In a widely expected move, the Federal Reserve raised interest rates by 0.25% on Wednesday. The inflation forecast for next year also went up modestly, from 1.6 percent to 1.7 percent. The statement from the Fed was optimistic that the job market "will remain strong," which is an improvement over the conclusions held by the Oct. 31-Nov. 1 meeting that conditions "will strengthen somewhat further."
The Fed moved the target range from 1.25 percent to 1.5 percent. This is tied to a number of different debt instruments, such as credit cards and adjustable-rate mortgages. Another development was that Federal Open Market Committee members expect the gross domestic product next year to grow from an estimated 2.1 percent in September to 2.5 percent. This follows two consecutive quarters of 3 percent growth or higher. The committee estimates that the fourth quarter could hit that level as well.
Growth is projected to settle down to 2.1 percent in 2019 and 2 percent in 2020, even while both of these are above the 2 percent and 1.8 percent forecasts three months ago, respectively.
While the committee did not say why there is growth expected, departing Fed Chair Janet Yellen has expressed in speeches this year that she was optimistic that aggressive fiscal policy could help.

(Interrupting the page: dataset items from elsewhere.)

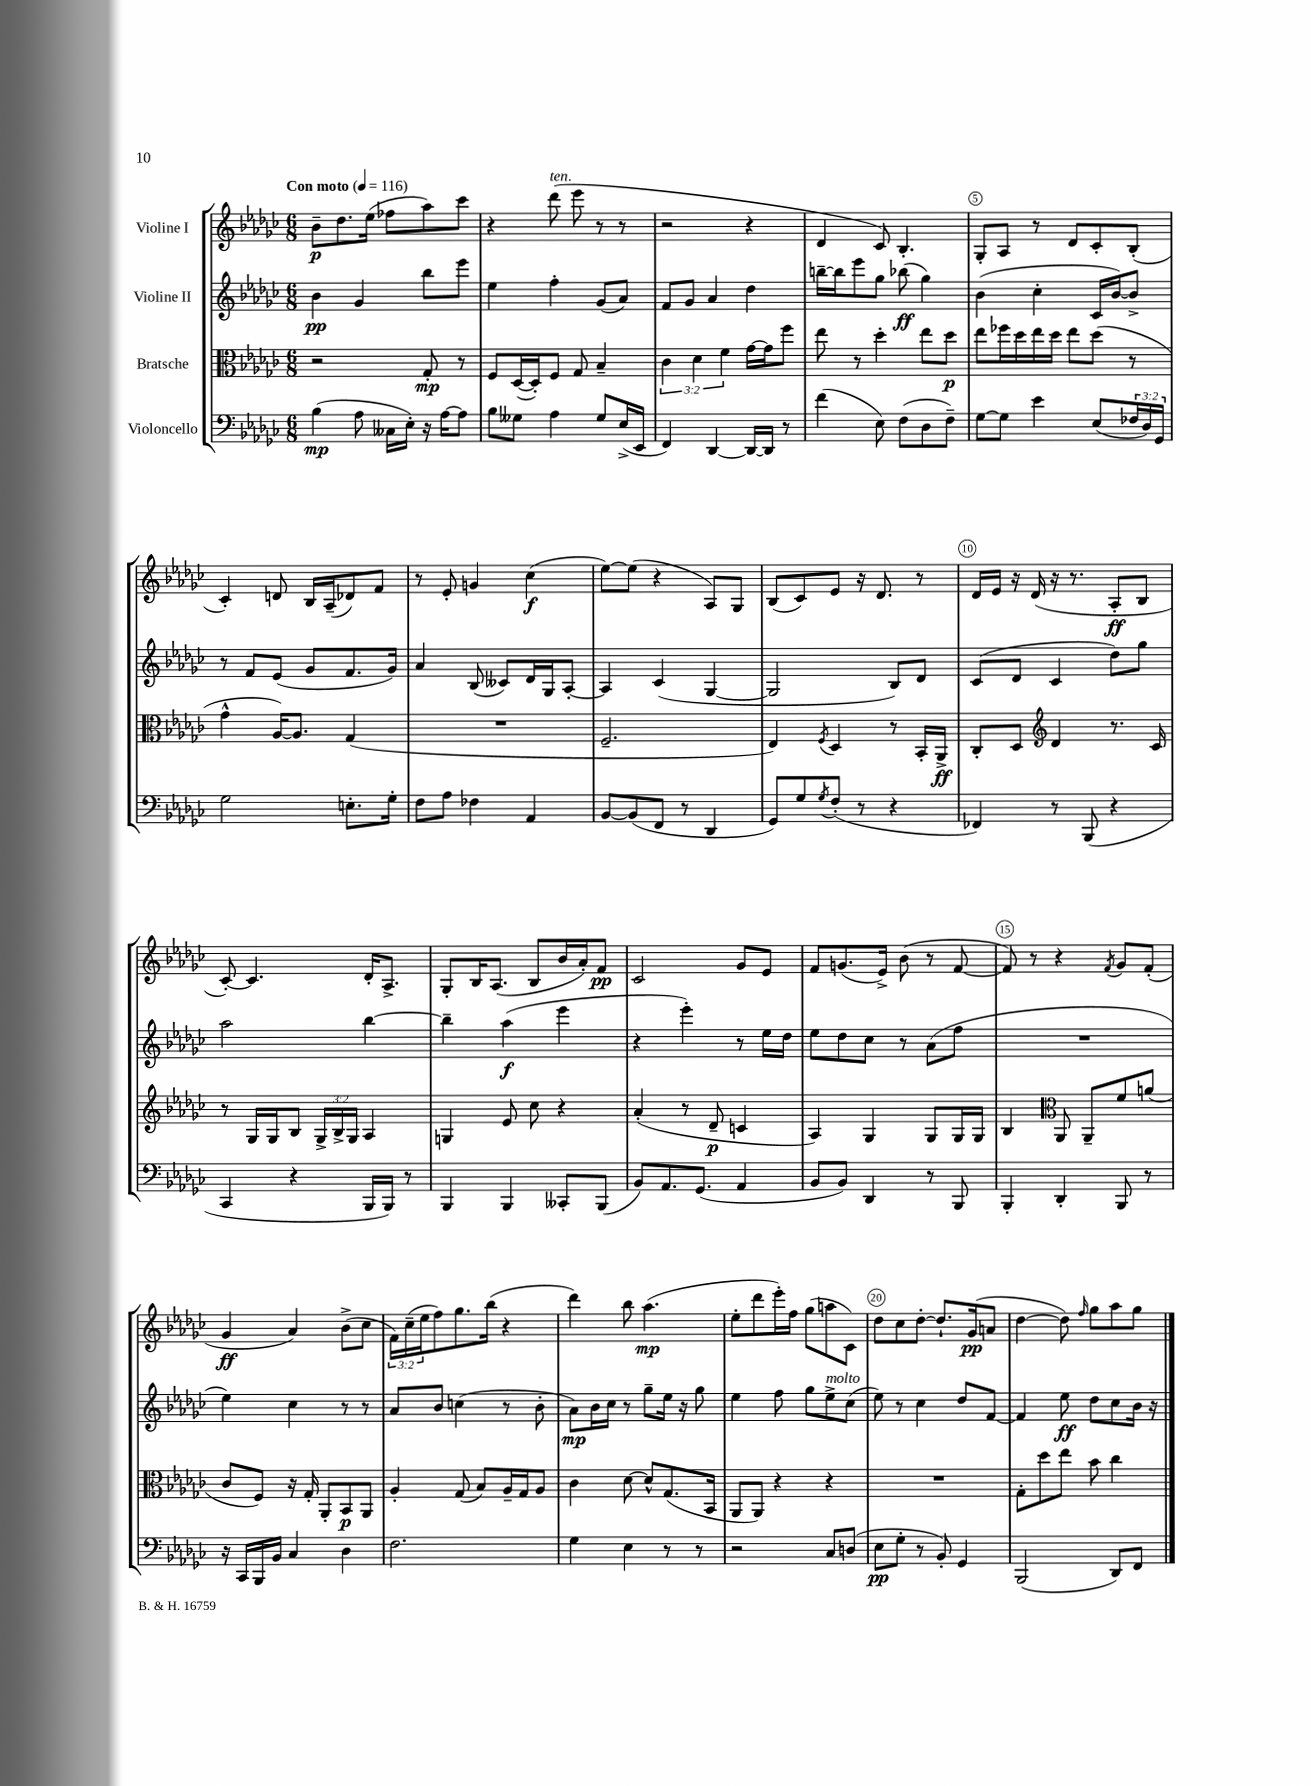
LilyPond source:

<<
\new StaffGroup <<
\new Staff = "s0" \with { instrumentName = "Violine I" } {
    \clef treble \key ges \major \numericTimeSignature \time 6/8 \override Staff.TupletNumber.text = #tuplet-number::calc-fraction-text \tempo "Con moto" 4 = 116
    bes'8--\p des''8. ees''16( fes''8 aes''8) ces'''8 |
    r4 des'''8^\markup { \italic "ten." }( ees'''8 r8 r8 |
    r2 r4 |
    des'4 ces'8) bes4.-. |
    ges8-. aes8 r8 des'8 ces'8-. bes8-.( |
    ces'4-.) d'8 bes16 aes16--( des'8) f'8 |
    r8 ees'8-. g'4 ces''4\f( |
    ees''8~) ees''8( r4 aes8) ges8 |
    bes8( ces'8) ees'8 r16 des'8. r8 |
    des'16 ees'16 r16 des'16( r16 r8. aes8-.\ff bes8 |
    ces'8~-.) ces'4. des'16-. aes8.-> |
    ges8-. bes16 aes8.( bes8 bes'16 aes'16-.) f'8\pp |
    ces'2 ges'8 ees'8 |
    f'8 g'8.( ees'16->) bes'8( r8 f'8~ |
    f'8) r8 r4 \acciaccatura { f'8 } ges'8 f'8-.( |
    ges'4\ff aes'4) bes'8->( ces''8 |
    \tuplet 3/2 { f'16) ces''16--( ees''16 } f''8) ges''8. bes''16( r4 |
    des'''4) bes''8 aes''4.\mp( |
    ees''8-. des'''8 ees'''16-.) f''16 ges''8( a''8 ces'8) |
    des''8 ces''8 des''8~-. des''8.-! ges'16\pp( a'8 |
    des''4~ des''8) \grace { f''16 } ges''8 aes''8 ges''8 \bar "|." |
}
\new Staff = "s1" \with { instrumentName = "Violine II" } {
    \clef treble \key ges \major \numericTimeSignature \time 6/8
    bes'4\pp ges'4 bes''8 ees'''8 |
    ees''4 f''4-. ges'8( aes'8) |
    f'8 ges'8 aes'4 des''4 |
    b''16~-- b''16 ees'''8 ges''8 bes''8\ff( ges''4) |
    bes'4( ces''4-. ces'16 bes'16~) bes'8-> |
    r8 f'8 ees'8( ges'8 f'8. ges'16) |
    aes'4 bes8( ceses'8) des'16 ges16 aes8~-. |
    aes4 ces'4( ges4~ |
    ges2 bes8) des'8 |
    ces'8( des'8 ces'4 des''8) ges''8 |
    aes''2 bes''4~ |
    bes''4-- aes''4\f( ees'''4 |
    r4 ees'''4-.) r8 ees''16 des''16 |
    ees''8 des''8 ces''8 r8 aes'8( f''8 |
    R2. |
    ees''4) ces''4 r8 r8 |
    aes'8 bes'8 c''4( r8 bes'8-. |
    aes'8\mp) bes'16 ces''16 r8 ges''8-- ees''16 r16 ges''8 |
    ees''4 f''8 ges''8 ees''8->^\markup { \italic "molto" } ces''8( |
    ees''8) r8 ces''4 des''8 f'8~ |
    f'4 ees''8\ff des''8 ces''8 bes'16 r16 \bar "|." |
}
\new Staff = "s2" \with { instrumentName = "Bratsche" } {
    \clef alto \key ges \major \numericTimeSignature \time 6/8 \override Staff.TupletNumber.text = #tuplet-number::calc-fraction-text
    r2 ges8-.\mp r8 |
    f8 des16~( des16-.) f8 ges8 bes4-- |
    \tuplet 3/2 { ces'4 des'4 f'4 } ges'16~ ges'16 f''8 |
    ees''8 r8 des''4-. ees''8 des''8\p |
    ees''8 fes''16 des''16 ees''16 des''16 ees''8 des''8( r8 |
    ges'4-^ aes16~) aes8. ges4( |
    R2. |
    f2.-- |
    ees4) \acciaccatura { f8 } des4 r8 bes,16-. aes,16->\ff |
    ces8-. des8 \clef treble des'4 r8. ces'16 |
    r8 ges16 ges16 bes8 \tuplet 3/2 { ges16-> bes16-> ges16 } aes4 |
    g4 ees'8 ces''8 r4 |
    aes'4-.( r8 des'8--\p c'4 |
    aes4) ges4 ges8 ges16 ges16 |
    bes4 \clef alto aes,8 aes,8-- f'8 a'8( |
    ces'8 f8) r16 ges16-. aes,8-. bes,8\p aes,8 |
    aes4-. ges8( bes8) aes16-- ges16 aes8 |
    ces'4 des'8~ des'8-^ ges8.( bes,16 |
    aes,8 aes,8) r4 r4 |
    R2. |
    ges8-. des''8 ees''8 bes'8 ces''4 \bar "|." |
}
\new Staff = "s3" \with { instrumentName = "Violoncello" } {
    \clef bass \key ges \major \numericTimeSignature \time 6/8 \override Staff.TupletNumber.text = #tuplet-number::calc-fraction-text
    bes4\mp( aes8 ceses16 ees16-.) r16 aes16~ aes8 |
    bes8 geses8 aes4 geses8 ees16->( ees,16 |
    f,4) des,4~ des,16~ des,16 r8 |
    f'4( ees8) f8( des8 f8--) |
    ges8~ ges8 ees'4 ees8( \tuplet 3/2 { fes16 des16) ges,16 } |
    ges2 e8.-. ges16-. |
    f8 aes8 fes4 aes,4 |
    bes,8~ bes,8( f,8 r8 des,4 |
    ges,8) ges8 \acciaccatura { ges8 } f8-.( r8 r4 |
    fes,4) r8 bes,,8( r4 |
    ces,4 r4 bes,,16 bes,,16) r8 |
    bes,,4 bes,,4 ceses,8-. bes,,8( |
    bes,8) aes,8. ges,8.( aes,4 |
    bes,8 bes,8) des,4 r8 bes,,8 |
    bes,,4-. des,4-. bes,,8 r8 |
    r16 ces,16 bes,,16 bes,16 ces4 des4 |
    f2. |
    ges4 ees4 r8 r8 |
    r2 ces8 d8( |
    ees8\pp ges8-. r8 bes,8-.) ges,4 |
    bes,,2( des,8) f,8 \bar "|." |
}
>>
>>
\layout { \context { \Score \override BarNumber.break-visibility = ##(#f #t #t) barNumberVisibility = #(every-nth-bar-number-visible 5) \override BarNumber.stencil = #(make-stencil-circler 0.1 0.3 ly:text-interface::print) } }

Congress is negotiating a tax reform package that seeks to cut the corporate tax rate and taxes paid by many Americans.
Officials at the Fed cut their estimates for the unemployment rate, to 3.9 percent in 2018 and 2019, two-tenths below the previous numbers. The 2020 rate is expected to be 4 percent, down from 4.2 percent, while the longer-run outlook remained at 4.6 percent. The current unemployment rate is 4.1 percent.
According to CNBC’s Fed Survey, respondents were already bullish that interest rate hikes and tax cuts were imminent. Seeing that tax cuts are on the way, in addition to greater economic growth, Fed watchers responding to the survey believe that GDP will accelerate to nearly 3 percent in 2018 and 2019, (2.85 percent to be exact for both years) and inflation to go up by only 2.5 percent by 2019. Additionally, at 14.9 percent, the risk of recession is at the lowest point it has been in 2.5 years. Taxes and regulation, coupled with global economic weakness, are the biggest threats to the U.S. expansion.